A limitation of the surveillance data is that not all important predictors of mortality were included in regular data collection and some parameters, such as cause of death, were imprecise. Thus classification between communicable and non-communicable diseases was based on the responses to simplified questions and probably introduced some misclassification bias. In addition, some missing data on literacy and marital status may have also introduced some bias.

A limitation of the case referent component is the potential for recall bias and possible gaps in information on the deceased by respondents, although the study was conducted within a reasonable period of time [19]. Factors that were used to assess social capital, for example, did not show differences between the cases and referents and this may be related to respondents' lack of accurate information about the deceased concerning these issues. In addition, the sample size did not allow comparisons of mortality effects in sub-groups.

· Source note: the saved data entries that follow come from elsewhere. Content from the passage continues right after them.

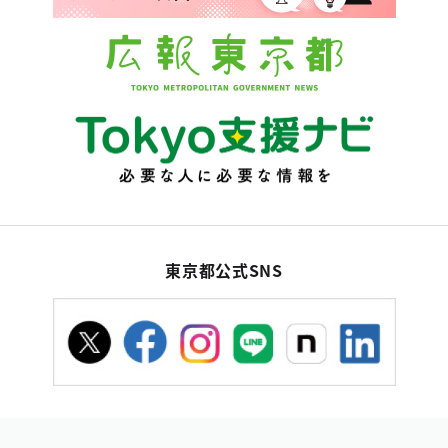
東京都公式SNS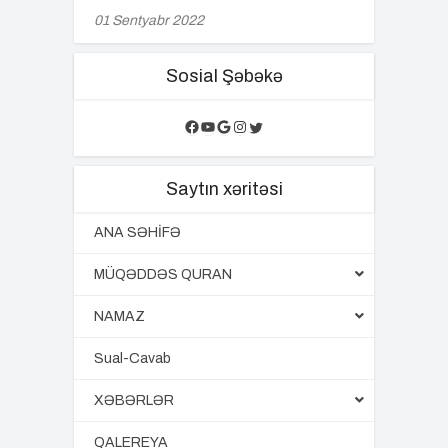
01 Sentyabr 2022
Sosial Şəbəkə
Facebook
YouTube
Google
Instagram
Twitter
Saytın xəritəsi
ANA SƏHİFƏ
MÜQƏDDƏS QURAN
NAMAZ
Sual-Cavab
XƏBƏRLƏR
QALEREYA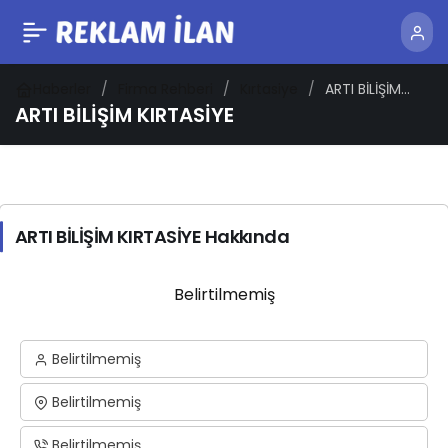
Haberler
Firma Rehberi
Kırtasiye
ARTI BİLİŞİM
KIRTASİYE
ARTI BİLİŞİM KIRTASİYE
ARTI BİLİŞİM KIRTASİYE Hakkında
Belirtilmemiş
Belirtilmemiş
Belirtilmemiş
Belirtilmemiş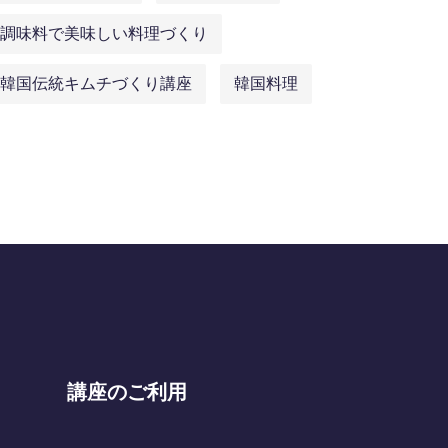
調味料で美味しい料理づくり
韓国伝統キムチづくり講座
韓国料理
講座のご利用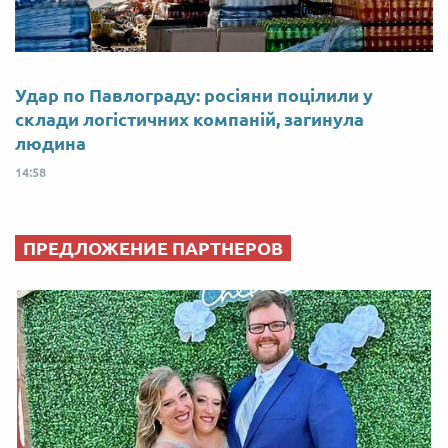
Удар по Павлограду: росіяни поцілили у
склади логістичних компаній, загинула
людина
14:58
ПРЕДЛОЖЕНИЕ ПАРТНЕРОВ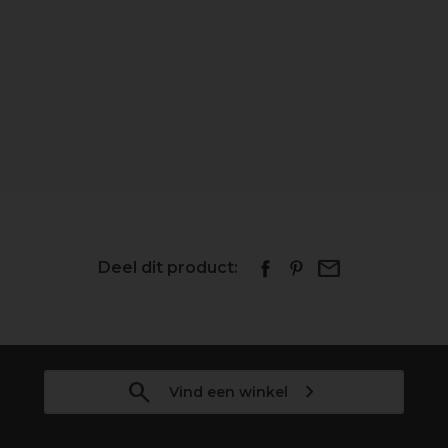
Deel dit product:
Vind een winkel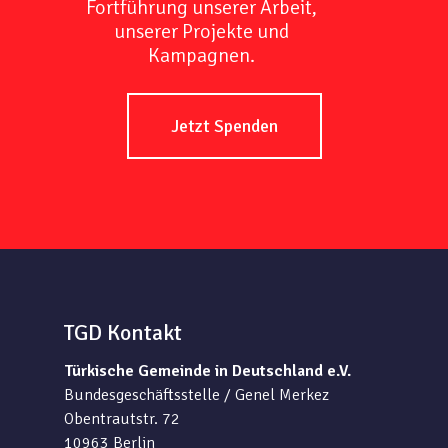
Fortführung unserer Arbeit,
unserer Projekte und
Kampagnen.
Jetzt Spenden
TGD Kontakt
Türkische Gemeinde in Deutschland e.V.
Bundesgeschäftsstelle / Genel Merkez
Obentrautstr. 72
10963 Berlin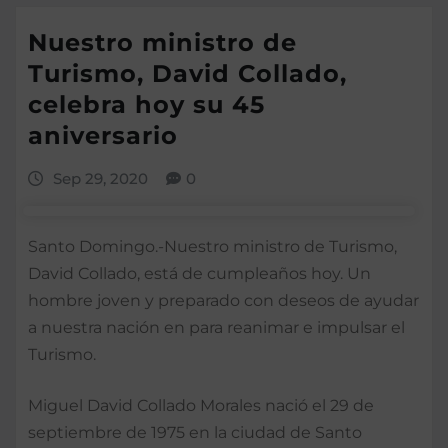
Nuestro ministro de
Turismo, David Collado,
celebra hoy su 45
aniversario
Sep 29, 2020
0
Santo Domingo.-Nuestro ministro de Turismo,
David Collado, está de cumpleaños hoy. Un
hombre joven y preparado con deseos de ayudar
a nuestra nación en para reanimar e impulsar el
Turismo.
Miguel David Collado Morales nació el 29 de
septiembre de 1975 en la ciudad de Santo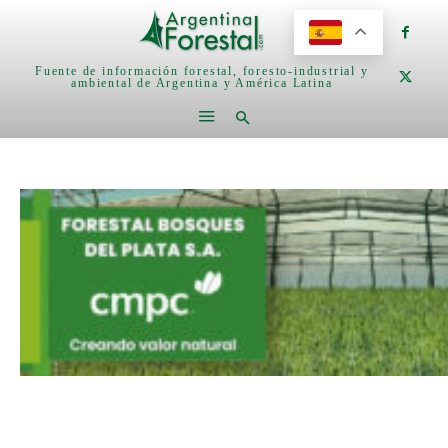
Fuente de información forestal, foresto-industrial y
ambiental de Argentina y América Latina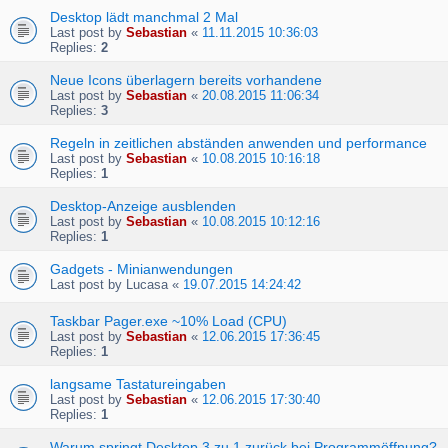
Desktop lädt manchmal 2 Mal
Last post by
Sebastian
«
11.11.2015 10:36:03
Replies:
2
Neue Icons überlagern bereits vorhandene
Last post by
Sebastian
«
20.08.2015 11:06:34
Replies:
3
Regeln in zeitlichen abständen anwenden und performance
Last post by
Sebastian
«
10.08.2015 10:16:18
Replies:
1
Desktop-Anzeige ausblenden
Last post by
Sebastian
«
10.08.2015 10:12:16
Replies:
1
Gadgets - Minianwendungen
Last post by
Lucasa
«
19.07.2015 14:24:42
Taskbar Pager.exe ~10% Load (CPU)
Last post by
Sebastian
«
12.06.2015 17:36:45
Replies:
1
langsame Tastatureingaben
Last post by
Sebastian
«
12.06.2015 17:30:40
Replies:
1
Warum springt Desktop 3 zu 1 zurück bei Programmöffnung?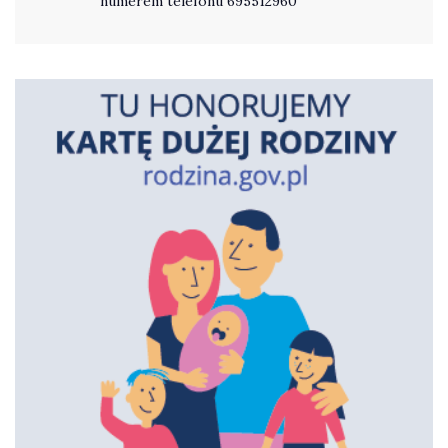
numerem telefonu 695512960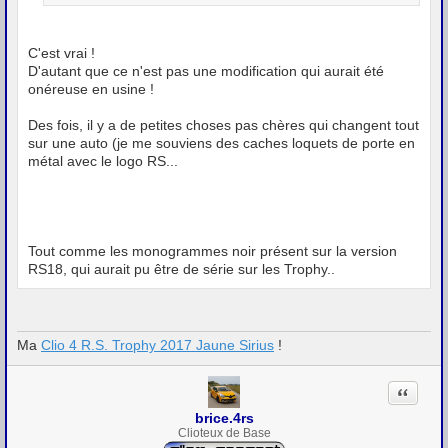
C'est vrai !
D'autant que ce n'est pas une modification qui aurait été
onéreuse en usine !
Des fois, il y a de petites choses pas chères qui changent tout
sur une auto (je me souviens des caches loquets de porte en
métal avec le logo RS...
Tout comme les monogrammes noir présent sur la version
RS18, qui aurait pu être de série sur les Trophy..
Ma
Clio 4 R.S. Trophy 2017 Jaune Sirius
!
Citation
brice.4rs
Clioteux de Base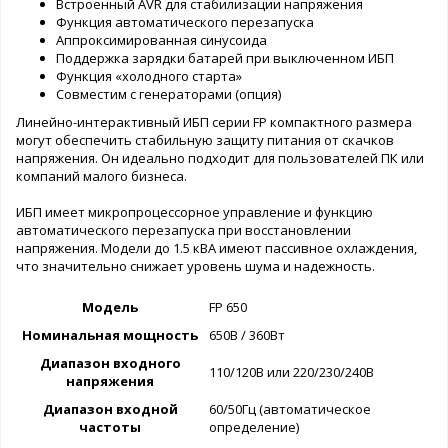
Встроенный AVR для стабилизации напряжения
Функция автоматического перезапуска
Аппроксимированная синусоида
Поддержка зарядки батарей при выключенном ИБП
Функция «холодного старта»
Совместим с генераторами (опция)
Линейно-интерактивный ИБП серии FP компактного размера
могут обеспечить стабильную защиту питания от скачков
напряжения. Он идеально подходит для пользователей ПК или
компаний малого бизнеса.
ИБП имеет микропроцессорное управление и функцию
автоматического перезапуска при восстановлении
напряжения. Модели до 1.5 кВА имеют пассивное охлаждения,
что значительно снижает уровень шума и надежность.
Модель
FP 650
Номинальная мощность
650В / 360Вт
Диапазон входного
110/120В или 220/230/240В
напряжения
Диапазон входной
60/50Гц (автоматическое
частоты
определение)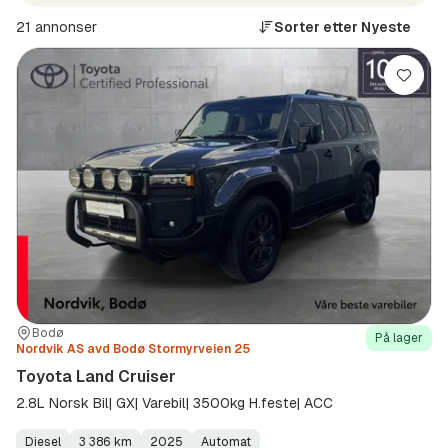
21 annonser
Sorter etter
Nyeste
Lagre
Sted:
Forhandler:
Bodø
På lager
Nordvik AS avd Bodø Stormyrveien 25
Toyota Land Cruiser
2.8L Norsk Bil| GX| Varebil| 3500kg H.feste| ACC
Diesel
3 386 km
2025
Automat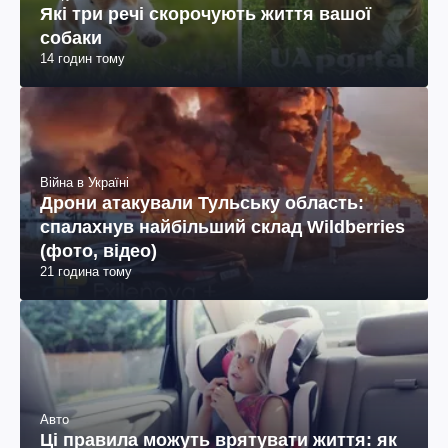
Які три речі скорочують життя вашої
собаки
14 годин тому
Війна в Україні
Дрони атакували Тульську область:
спалахнув найбільший склад Wildberries
(фото, відео)
21 година тому
Авто
Ці правила можуть врятувати життя: як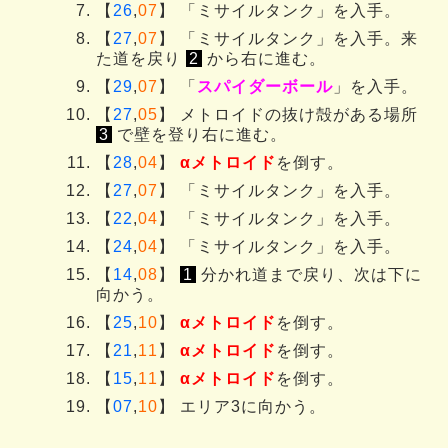
【
26
,
07
】 「ミサイルタンク」を入手。
【
27
,
07
】 「ミサイルタンク」を入手。来
た道を戻り
2
から右に進む。
【
29
,
07
】 「
スパイダーボール
」を入手。
【
27
,
05
】 メトロイドの抜け殻がある場所
3
で壁を登り右に進む。
【
28
,
04
】
αメトロイド
を倒す。
【
27
,
07
】 「ミサイルタンク」を入手。
【
22
,
04
】 「ミサイルタンク」を入手。
【
24
,
04
】 「ミサイルタンク」を入手。
【
14
,
08
】
1
分かれ道まで戻り、次は下に
向かう。
【
25
,
10
】
αメトロイド
を倒す。
【
21
,
11
】
αメトロイド
を倒す。
【
15
,
11
】
αメトロイド
を倒す。
【
07
,
10
】 エリア3に向かう。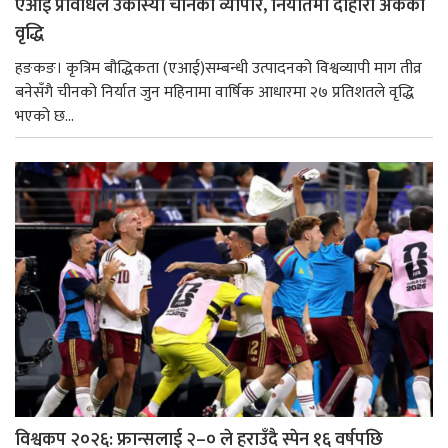
एआई प्रविधिले उकास्यो चीनको व्यापार, निर्यातमा दोहोरो अंकको
वृद्धि
हङकङ। कृत्रिम बौद्धिकता (एआई)सम्बन्धी उत्पादनको विश्वव्यापी माग तीव्र
बनेसँगै चीनको निर्यात जुन महिनामा वार्षिक आधारमा २७ प्रतिशतले वृद्धि
भएको छ...
विश्वकप २०२६: फ्रान्सलाई २–० ले हराउँदै स्पेन १६ वर्षपछि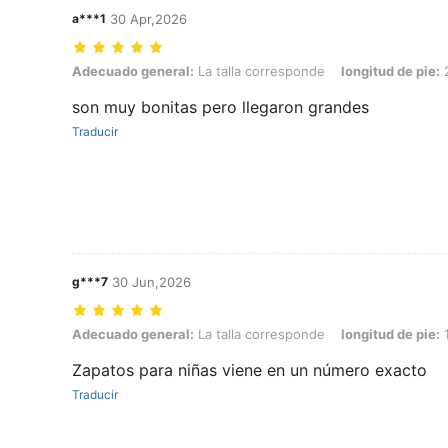
a***1
30 Apr,2026
Adecuado general: La talla corresponde, longitud de pie: 20.0 cm / 7
Adecuado general:
La talla corresponde
longitud de pie:
2
son muy bonitas pero llegaron grandes
Traducir
g***7
30 Jun,2026
Adecuado general: La talla corresponde, longitud de pie: 16.5 cm / 6.
Adecuado general:
La talla corresponde
longitud de pie:
1
Zapatos para niñas viene en un número exacto
Traducir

By comparison with a previous study [20], there appears a higher occurrence of non communicable disease, indicating the increasing double burden of communicable and non communicable diseases. Urban-rural differences in non-communicable and communicable diseases may have been obscured by opposing influences of increases in non-communicable diseases and HIV/AIDS [21]. Thus, while deaths due to communicable diseases remain high, indicating a relatively early stage of epidemiological transition, increases in NCDs and HIV/AIDS would indicate a need for preparedness to deal with this triple burden.

Being unmarried was strongly associated with mortality among urban males. This was not true for other females and males in rural areas. That mortality rates are lower for married individuals has long been documented [22], which could be due to selection or protection. Excess mortality seen among the unmarried in rural Bangladesh supports the idea that mortality differentials may be partly attributed to selection for marriage [22].

Conclusion

Despite modest decreases in adult mortality, the relative survival disadvantage of rural adults persists. A compounding of factors such as rural residence, illiteracy, poor household economic status and women's under-empowerment in household decision making leads to some highly disadvantaged groups in terms of survival. Ameliorating premature adult mortality will require well planned interventions to address factors such as literacy, health service accessibility with special attention to women's needs, socio-cultural changes to improve the status of women and behavioural changes in men.